Era la prima esperienza ad un festival di cinema? Come è stato l’impatto?
“No, io ho vissuto l’esperienza di tanti festival in giro per l’Europa: Lubiana, Mostra del cinema di Venezia, Oberhausn, Berlino, Off di Roma, Cinema Giovani di Torino, Nuovo Cinema di Pesaro e ben 9 edizioni di Taormina Arte (quella diretta da Enrico Ghezzi), ma all’Interfilm c’è stato un clima davvero straordinario e sorprendente. C’è insieme indubbiamente un rigoroso professionismo, ma con un misto di familiarità e di sana voglia di divertirsi insieme. C’è amore per il cinema condiviso, forse perché il pubblico è in media molto giovane, forse per lo spirito che Heinz Hermanns ha saputo dare in questi 24 anni di direzione artistica. E la continuità nella direzione artistica rappresenta un valore irrinunciabile per costruire un percorso condiviso, per dare vita a un gruppo di ricerca. Ecco, un festival è un buon festival se fa ricerca, se è in grado di coagulare un gruppo di studenti, che poi diventano studiosi e che intraprendono un percorso comune. Mi piacerebbe vedere questo anche in Italia, ma da noi i direttori artistici non superano in media i 4 anni di attività… E ogni volta si riparte da zero”.

Che accoglienza avete ricevuto?
“Già al nostro arrivo la prima sera siamo stati affettuosamente invitati a salire sul palco per la presentazione del nostro lavoro Sicilia Documentaria.

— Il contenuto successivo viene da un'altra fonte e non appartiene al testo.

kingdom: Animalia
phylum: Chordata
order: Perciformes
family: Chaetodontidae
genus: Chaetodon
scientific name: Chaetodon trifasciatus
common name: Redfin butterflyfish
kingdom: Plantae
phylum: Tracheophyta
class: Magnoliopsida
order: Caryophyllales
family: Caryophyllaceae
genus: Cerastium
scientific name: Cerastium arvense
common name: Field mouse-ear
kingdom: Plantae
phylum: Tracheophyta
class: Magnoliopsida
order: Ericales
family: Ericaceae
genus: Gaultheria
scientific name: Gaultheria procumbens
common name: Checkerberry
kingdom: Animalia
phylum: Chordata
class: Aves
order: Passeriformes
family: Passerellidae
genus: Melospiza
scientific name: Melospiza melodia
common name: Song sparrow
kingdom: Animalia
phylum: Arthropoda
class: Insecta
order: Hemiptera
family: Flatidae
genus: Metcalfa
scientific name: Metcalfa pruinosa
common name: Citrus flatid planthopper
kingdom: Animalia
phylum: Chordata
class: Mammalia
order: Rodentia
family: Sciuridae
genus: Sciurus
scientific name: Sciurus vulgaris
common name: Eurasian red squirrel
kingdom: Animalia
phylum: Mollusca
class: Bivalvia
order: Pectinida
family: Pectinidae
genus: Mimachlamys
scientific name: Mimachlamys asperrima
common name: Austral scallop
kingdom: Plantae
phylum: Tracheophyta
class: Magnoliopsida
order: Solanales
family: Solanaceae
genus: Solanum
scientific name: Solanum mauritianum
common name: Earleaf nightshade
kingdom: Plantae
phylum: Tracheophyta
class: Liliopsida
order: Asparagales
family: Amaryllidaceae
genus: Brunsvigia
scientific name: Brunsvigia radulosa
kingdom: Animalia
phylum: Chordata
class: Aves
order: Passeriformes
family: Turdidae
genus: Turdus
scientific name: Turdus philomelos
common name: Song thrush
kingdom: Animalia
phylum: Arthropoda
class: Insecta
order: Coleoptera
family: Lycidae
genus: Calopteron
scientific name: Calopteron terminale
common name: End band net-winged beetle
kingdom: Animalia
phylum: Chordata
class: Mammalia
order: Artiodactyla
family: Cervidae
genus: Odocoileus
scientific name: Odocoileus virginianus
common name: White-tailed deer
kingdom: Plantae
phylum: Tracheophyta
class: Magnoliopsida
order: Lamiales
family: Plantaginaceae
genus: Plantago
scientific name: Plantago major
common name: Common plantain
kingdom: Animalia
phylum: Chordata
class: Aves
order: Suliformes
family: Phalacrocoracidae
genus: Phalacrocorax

Il direttore Hermanns ha parlato di Catania come della sua seconda città, ha raccontato in maniera commossa di un seminario realizzato al carcere di Bicocca, ha ricordato anche i numerosi incontri-seminario con gli studenti della Facoltà di Lettere, ormai rito annuale della nostra offerta formativa. Ha ringraziato la Facoltà per la sua presenza, con un programma così importante dal punto di vista culturale che permette di far conoscere un’identità isolana ben diversa dai luoghi comuni del cinema poliziesco e poliziottesco, più ricca e variegata, più contraddittoria e decisamente più interessante”.
 
Come hanno reagito il pubblico e i giurati al vostro programma di documentari storici?
 Il pubblico ha reagito benissimo e alla fine delle proiezioni ha anche fatto molte domande sui lavori presentati, domande tecniche, ma anche sulla cultura siciliana dell’epoca… Insomma, la risposta è stata molto favorevole.
A parte questo programma, io ero anche nella giuria internazionale dei documentari. E anche questa è stata un’esperienza fantastica, perché mi ha permesso di conoscere delle persone davvero interessanti: due attori tedeschi, un regista argentino e la responsabile di programmazione di Doku-Canal ZDF.